AVAILABLE DATA Start Marker
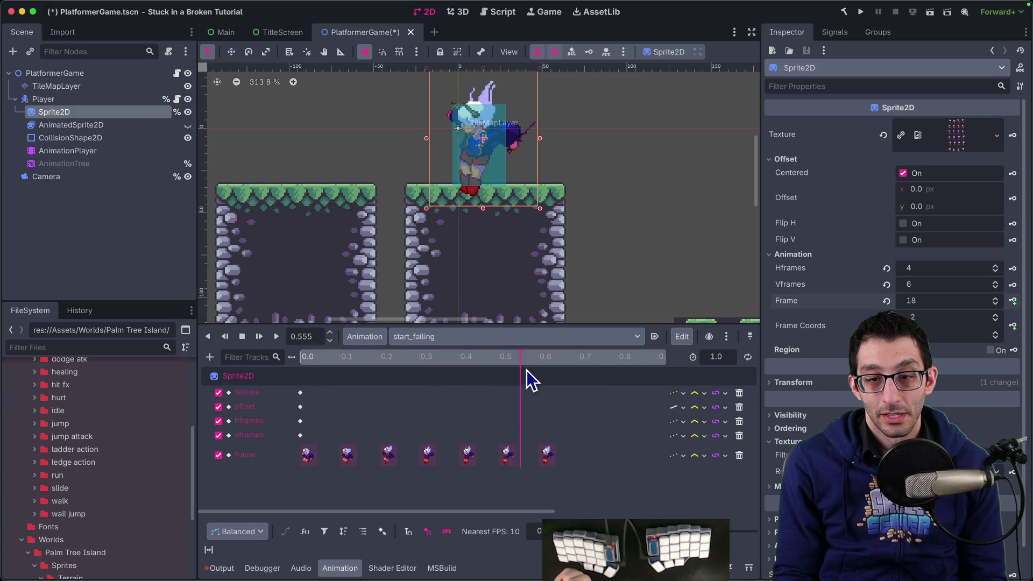
pyautogui.click(527, 393)
pyautogui.click(440, 395)
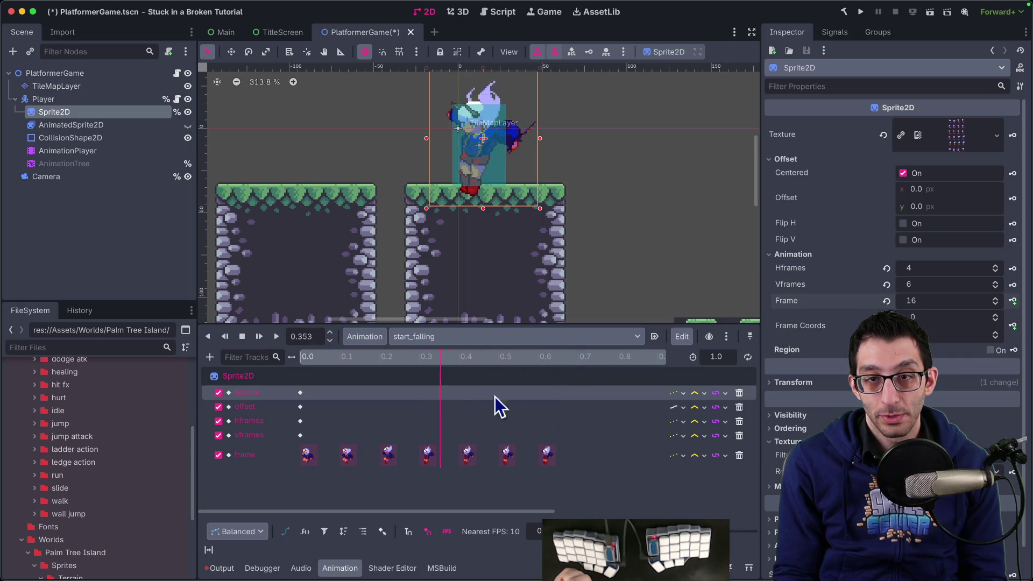
pyautogui.click(378, 407)
pyautogui.click(389, 406)
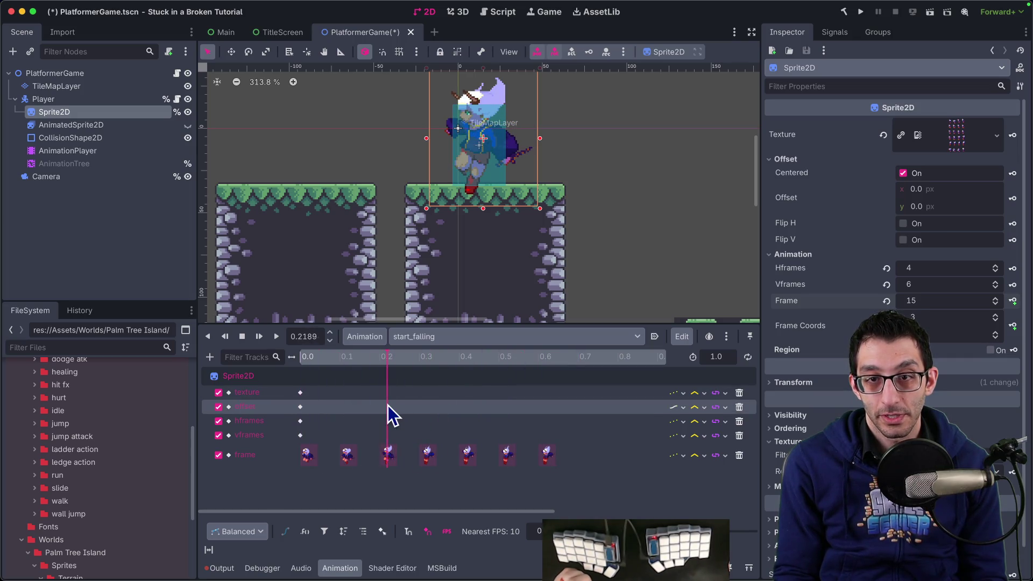
pyautogui.click(422, 405)
pyautogui.click(521, 408)
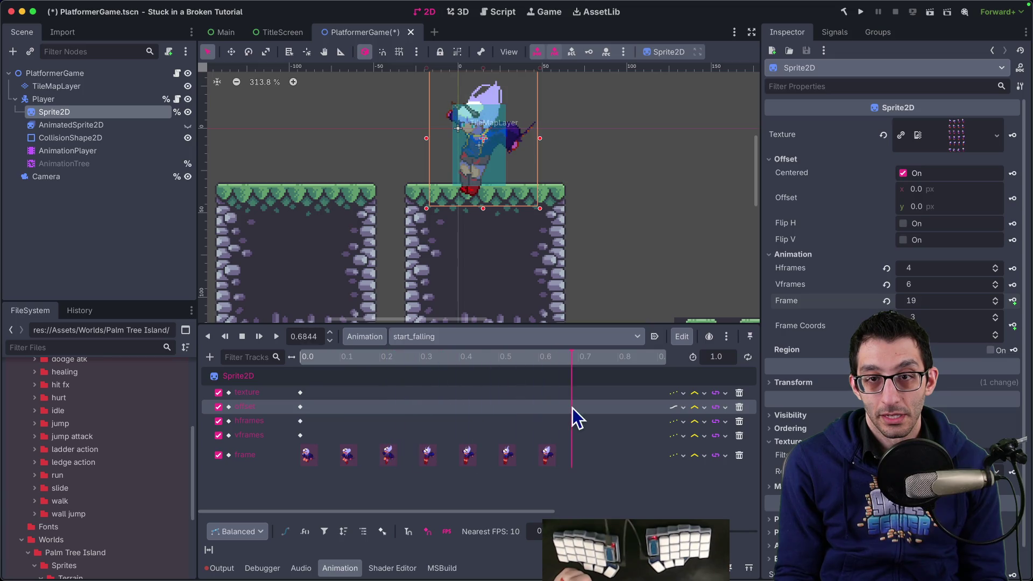
pyautogui.click(589, 416)
pyautogui.click(365, 337)
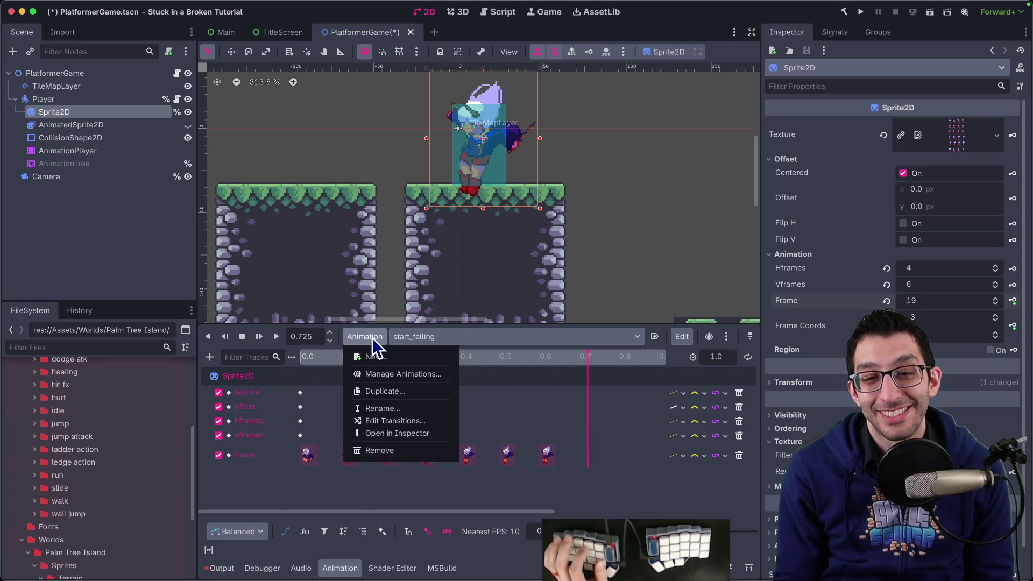
# Duplicate start_falling as a new animation named 'fall_loop'.
pyautogui.click(386, 391)
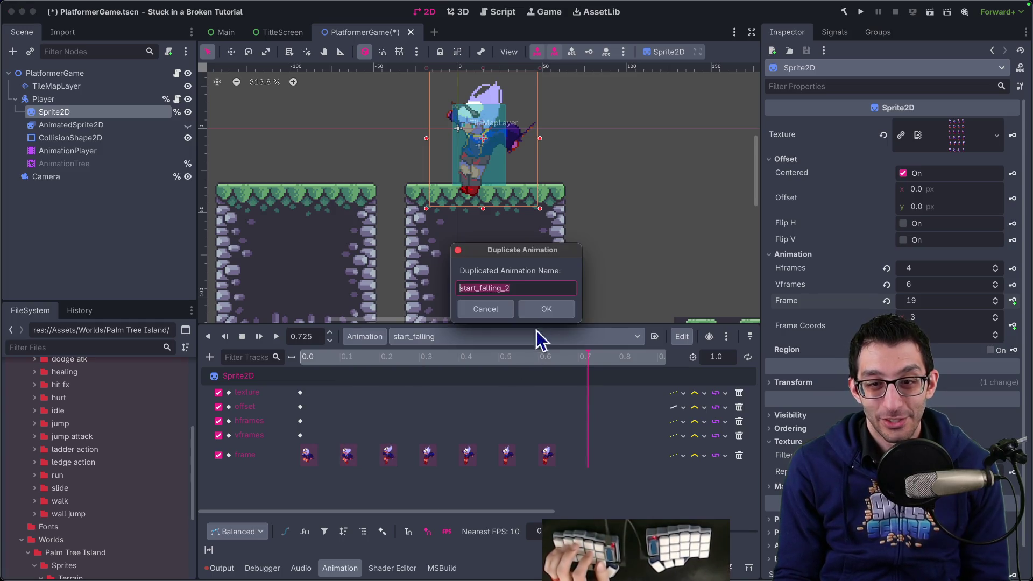
pyautogui.write('fal')
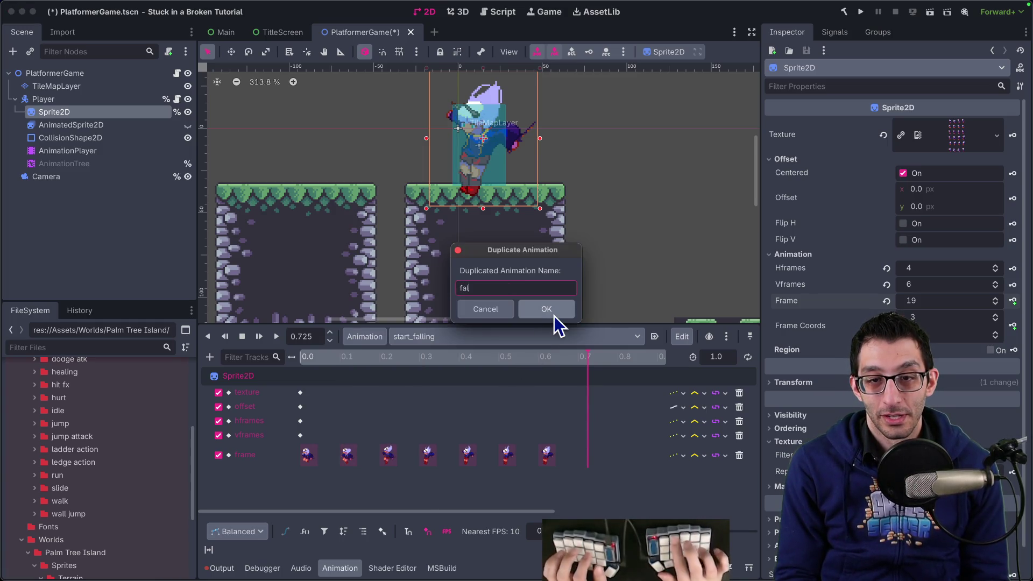
pyautogui.write('l_loop')
pyautogui.click(554, 316)
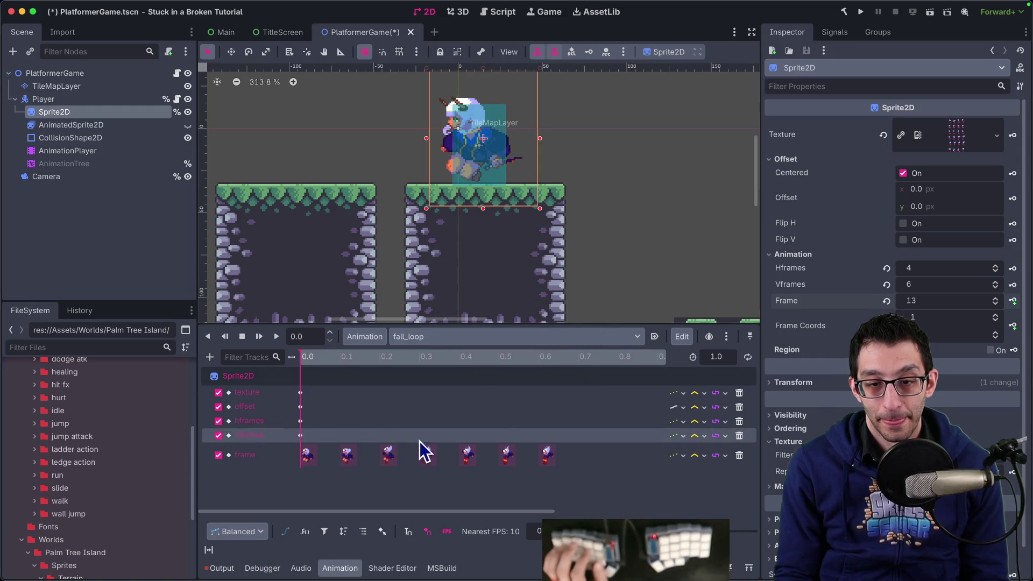
# Delete fall_loop's first three frame keys and shift the remaining four to start at 0.0.
pyautogui.moveTo(408, 479)
pyautogui.mouseDown()
pyautogui.moveTo(310, 458)
pyautogui.moveTo(332, 459)
pyautogui.mouseUp()
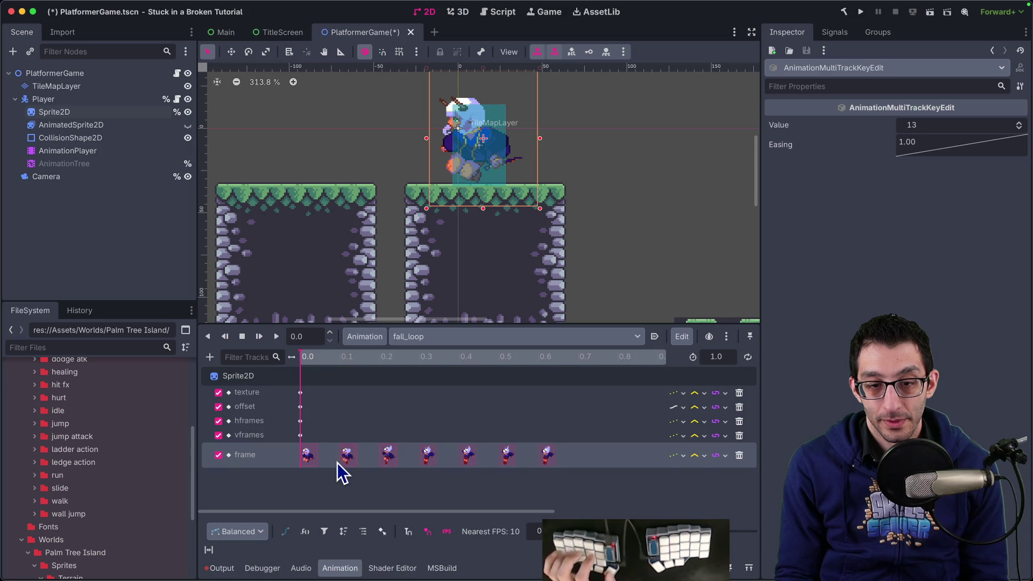
pyautogui.press('Delete')
pyautogui.moveTo(682, 471)
pyautogui.mouseDown()
pyautogui.moveTo(405, 438)
pyautogui.moveTo(405, 450)
pyautogui.moveTo(425, 456)
pyautogui.mouseUp()
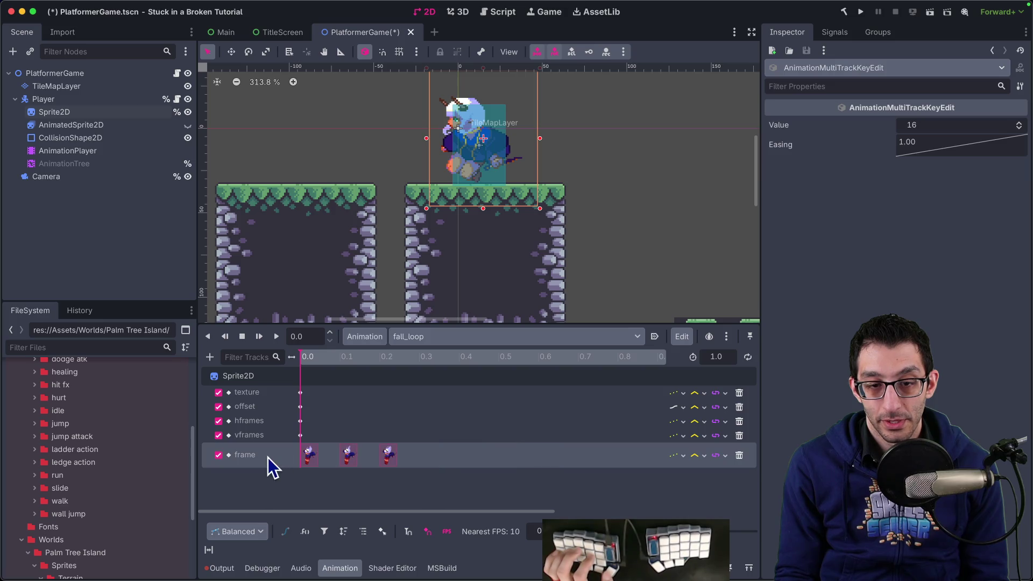
pyautogui.moveTo(347, 458); pyautogui.dragTo(320, 459)
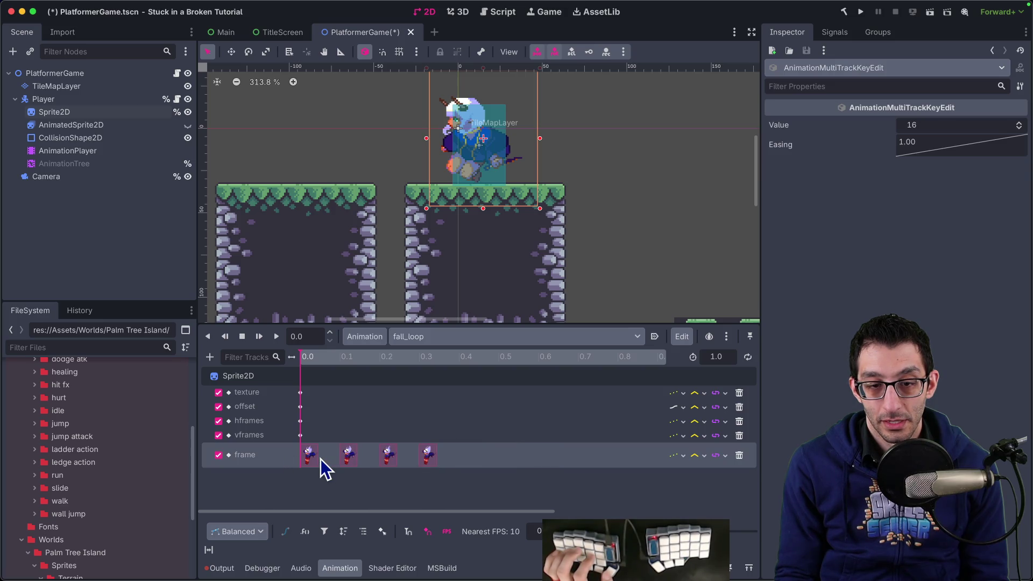
pyautogui.click(358, 475)
pyautogui.click(415, 340)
AVAILABLE DATA End Marker
• EXERCISE REQUIREMENTS: Your answer must be an exact copy of the lines above, from the line that contains "pyautogui.click(365, 337)" through the final line, with no pictures in it.

• SOLUTION TO THIS PROBLEM:
pyautogui.click(365, 337)
# Duplicate start_falling as a new animation named 'fall_loop'.
pyautogui.click(386, 391)
pyautogui.write('fal')
pyautogui.write('l_loop')
pyautogui.click(554, 316)
# Delete fall_loop's first three frame keys and shift the remaining four to start at 0.0.
pyautogui.moveTo(408, 479)
pyautogui.mouseDown()
pyautogui.moveTo(310, 458)
pyautogui.moveTo(332, 459)
pyautogui.mouseUp()
pyautogui.press('Delete')
pyautogui.moveTo(682, 471)
pyautogui.mouseDown()
pyautogui.moveTo(405, 438)
pyautogui.moveTo(405, 450)
pyautogui.moveTo(425, 456)
pyautogui.mouseUp()
pyautogui.moveTo(347, 458); pyautogui.dragTo(320, 459)
pyautogui.click(358, 475)
pyautogui.click(415, 340)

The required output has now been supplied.